Commemoration of the 22 year anniversary from the Abkhazian War. Heroes Square, Tbilisi (Defense Ministry)

As the question of political status of Abkhazia remains a major challenge to peace and security in the region, the two societies commemorate the events of 1993 in radically different manners.

As twenty-two years have passed since the end of the war in Abkhazia, the two societies marked the anniversary of the events of September 1993 in ways informed by radically different historical narratives.

‘The Fall of Sokhumi’

27 September is remembered in Georgia as the anniversary of the fall of Sokhumi. It marks the extrajudicial execution of pro-Georgian members of Abkhazia’s government and an ethnic cleansing campaign carried out by local Abkhaz and foreign fighters. It also remains a tragic symbol for the war itself and the loss of territory.

The official commemorations included wreath-laying at the Heroes’ Memorial in Tbilisi. In his speech speaker of parliament Davit Usupashvili mentioned that the government is working on restoring Georgia’s territorial integrity and that the struggle won’t require blood to be shed. Minister of defence Tinatin Khidasheli and chief of staff Vakhtang Kapanadze visited the Vashlijvari Brotherhood Cemetery where symbolic graves of fighters who died in the war are located.

A concert of singer Niko Nadirashvili was held on the Freedom Square in Tbilisi. Many news outlets published pieces on the history of the war and memoirs by public figures.

Some social network users posted pictures of themselves holding a piece of paper with phrase me sokhumeli var (‘I’m from Sokhumi’) written on it. Another often-seen slogan was chven davbrundebit (‘We will return’).

‘The Liberation Day’

Although 27 September is an important day in Abkhaz historiography being known as the Day of Liberation of Sukhum, more attention is usually paid to 30 September. The day is known in Abkhazia as either the Day of Victory in the Patriotic War of Abkhazia’s Nation or the Liberation Day. It is usually commemorated with pomp and ceremony; a variety of events took place in Abkhazia’s major cities, including art and photo exhibitions, ceremonies of laying wreaths at war memorials, a military parade, an open-air play with elements of military reconstruction called Aiaairaatourykh (‘The History of the Victory’), and a concert of South Ossetian state ensemble Simd.

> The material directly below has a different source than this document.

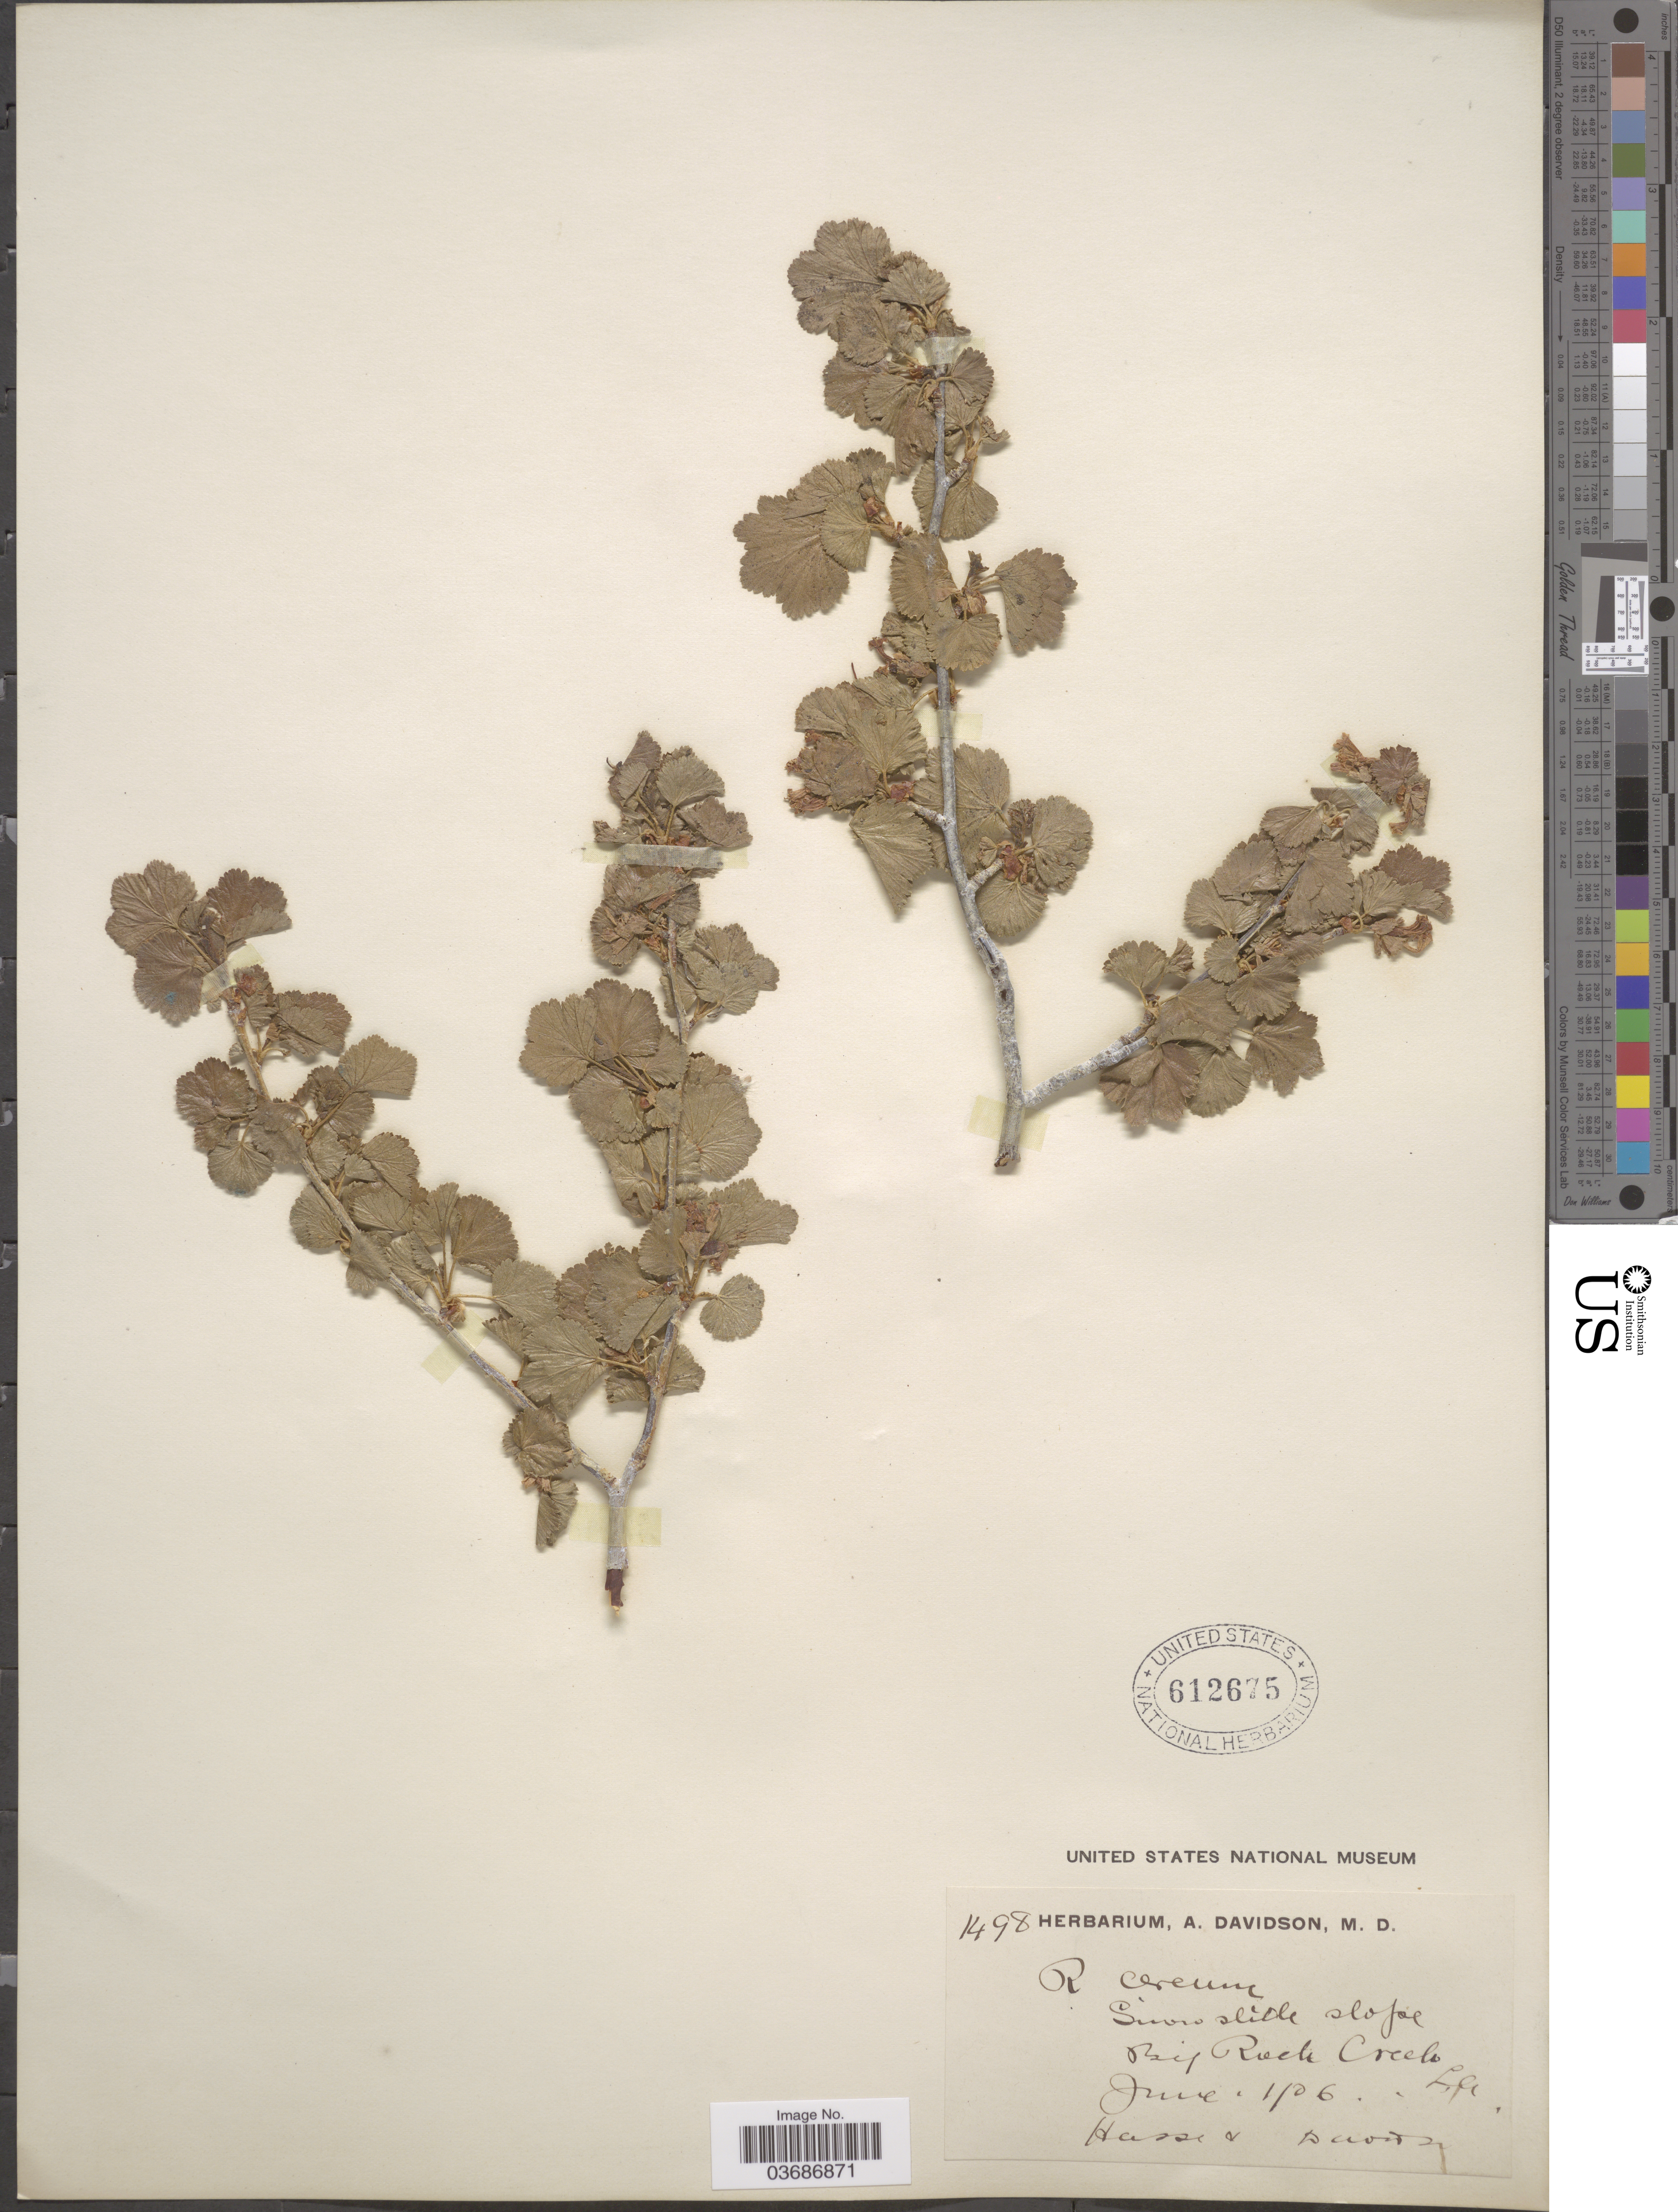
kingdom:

According to news outlet Sputnik Apsny, up to seven hundred school pupils took part in a march called ‘Immortal Regiment’ in which the children carried portraits of war heroes.

An official delegation from the Pacific state of Nauru including speaker of parliament Ludwig Derangadage Scotty arrived in Sukhum to take part in the commemorations. Nauru is one of the handful UN members who recognised Abkhazia’s independence.

The Abkhazian media was dominated by reports on the commemorative events as well as profiles of people who fell victim to the war, opinion pieces, and interviews with war veterans and public figures.

A video called Itabupatynchrazy (‘Thank You for Peace’) was published by mobile company A-Mobail and widely shared in social networks. The video features children listing their family members who died during the war, which is followed by a series thank-yous for peace, freedom, and victory.

Incompatible views on history

The turbulent times of Soviet demise saw the Georgian government forces enter Abkhazia in August, 1992 as a reaction to the declaration of independence by Abkhaz members of the local parliament in July. The armed phase of the conflict claimed many victims on both sides and set its long-lasting stamp on Abkhazia’s infrastructure. The conflict also resulted in ethnic cleansing and flight of ethnic Georgians from the territory of Abkhazia causing a major humanitarian crisis in the country, the effects of which can still be felt today.

Both the Georgian government and the Abkhazian de facto government failed to address the issue of war crimes committed by both sides during the conflict. Many Georgian observers point out the destructive role of Russia in conflict settlement, while it is widely seen in Abkhazia as a guarantor of security. As the issue of refugees/IDPs remains a strong taboo in Abkhazia, the war imagery is an important component of the Abkhaz nation-building process and is particularly difficult to challenge. On the other hand, the Abkhaz narratives are virtually never included in the Georgian public debate, which is farther cementing the wall of misunderstanding between the communities.

As both narratives are strongly influenced by nationalism and are extremely politically charged, they remain irreconcilable and obstruct the possibility for a genuine dialogue on the tragic events of 1992–1993.

Parts of the article discuss developments as seen from Abkhazia and doesn’t reflect the view of DFWatch. The word ‘Abkhaz’ refers to an ethnicity, while ‘Abkhazian’ refers to an inhabitant of Abkhazia regardless their ethnic background or an institution based in Abkhazia. Abkhaz names are transliterated according to how they would be spelled in the Abkhaz language.